Identification of a novel arthritis-associated osteoclast precursor macrophage regulated by FoxM1.

Macrophages comprise a variety of subsets with diverse biological activity, contributing to tissue homeostasis and a broad spectrum of pathogenesis. In response to environmental cues, they follow distinct developmental pathways such as differentiation into osteoclasts. In rheumatoid arthritis (RA), deep infiltration of the inflamed synovium eventually leads to irreversible destruction of the joints caused by pathological osteoclasts formed on periosteal surface. Although bone marrow macrophages have been extensively examined in the field, the precise entity of osteoclast precursors (OP) in pannus has yet to be identified, so as the trajectory of them. Here we show that OPs in pannus are exclusively derived from bone marrow through circulation, not from locally resident origins, and identify CX3CR1hiLy6CintF4/80+I-A/I-E+ macrophages, which we term ‘arthritis-associated osteoclastogenic macrophages (AtoM)’, as a population of OPs in inflamed synovium, comprising a distinct subset from conventional OPs in bone marrow represented by CX3CR1+Ly6ChiF4/80+I-A/I-E- fraction.

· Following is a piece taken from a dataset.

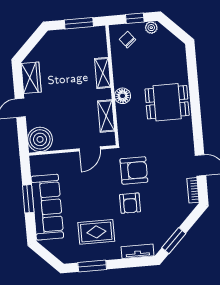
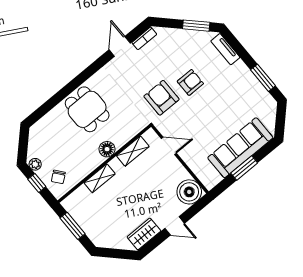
rug: (96, 232) -> (233, 94), removed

Transcriptional profiling showed that AtoM differentially expresses genes related to osteoclastogenesis and mitochondrial biosynthesis, and is regulated by a characteristic transcription factor, FoxM1. (i) We performed an unbiased global transcriptomic comparison of R1 cells in the blood, R2’ and R3’ cells in the inflamed synovium in triplicates by RNA-sequencing analysis. (ii) CX3CR1hiLy6Cint subset in situ cells were sorted and targeted single-cell RNA-seq analysis was conducted (8682 single cells).